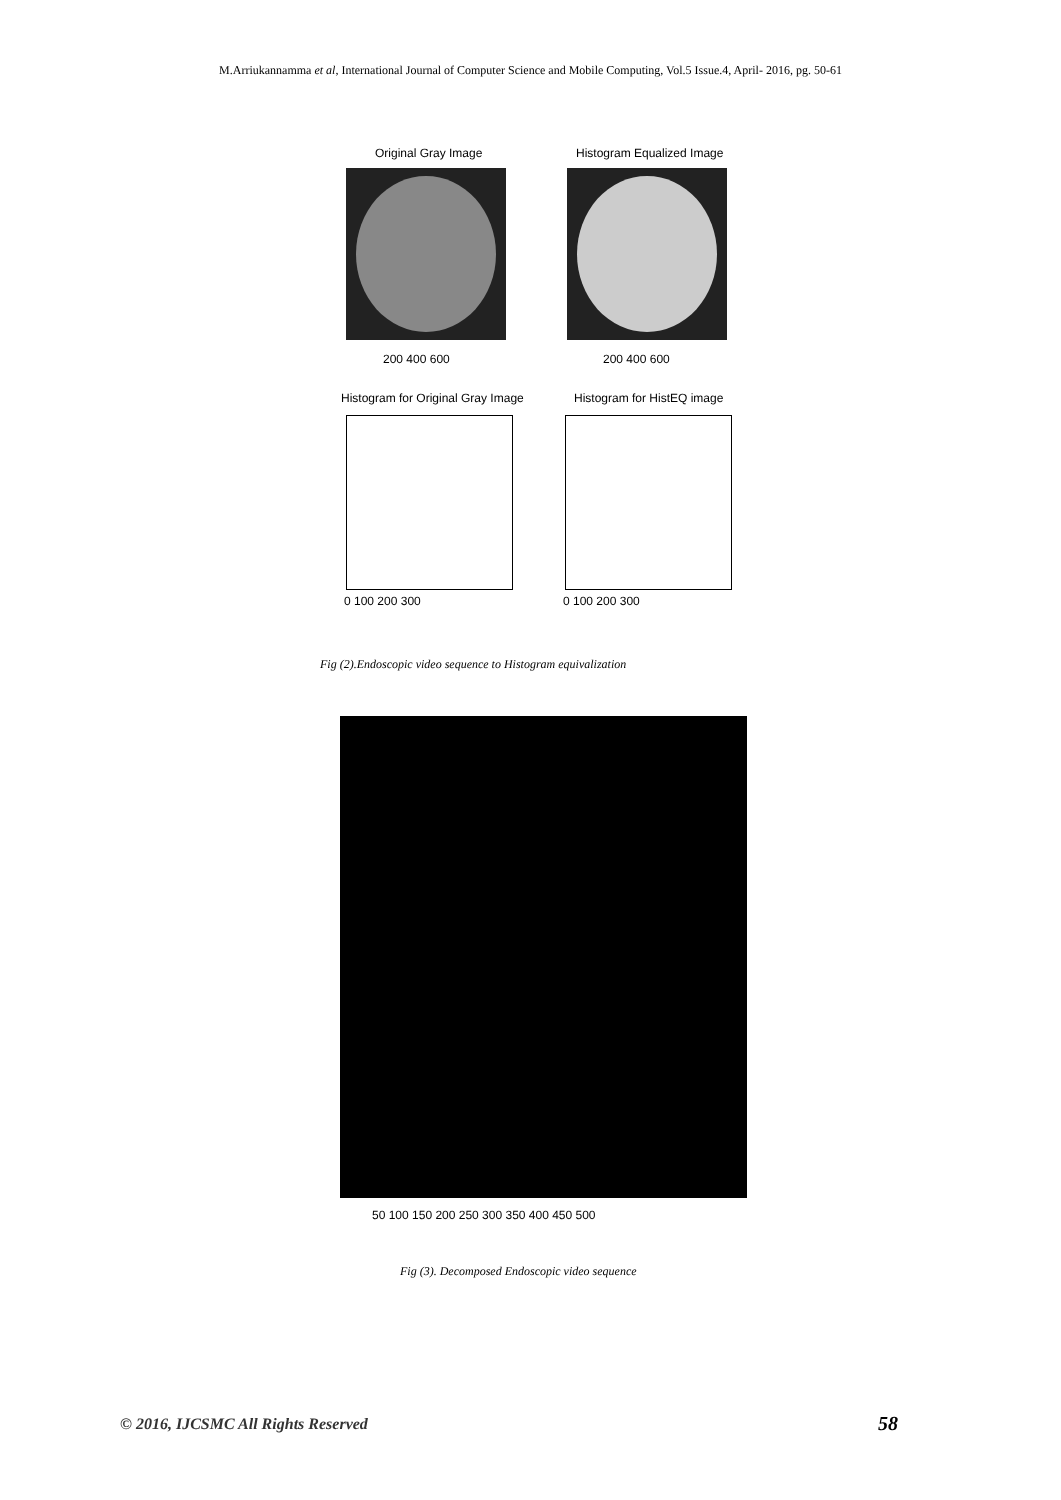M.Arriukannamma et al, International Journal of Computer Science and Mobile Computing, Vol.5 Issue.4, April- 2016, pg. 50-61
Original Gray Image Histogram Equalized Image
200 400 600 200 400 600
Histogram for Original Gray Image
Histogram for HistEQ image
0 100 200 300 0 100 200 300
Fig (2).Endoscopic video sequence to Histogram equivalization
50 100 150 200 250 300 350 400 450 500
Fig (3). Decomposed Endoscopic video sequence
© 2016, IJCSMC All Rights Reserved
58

Your assignment:
The lines wanted are those from the one holding "Original Gray Image Histogram Equalized Image" through the final line of the listing; print them exactly.

Exercise result:
Original Gray Image Histogram Equalized Image
200 400 600 200 400 600
Histogram for Original Gray Image
Histogram for HistEQ image
0 100 200 300 0 100 200 300
Fig (2).Endoscopic video sequence to Histogram equivalization
50 100 150 200 250 300 350 400 450 500
Fig (3). Decomposed Endoscopic video sequence
© 2016, IJCSMC All Rights Reserved
58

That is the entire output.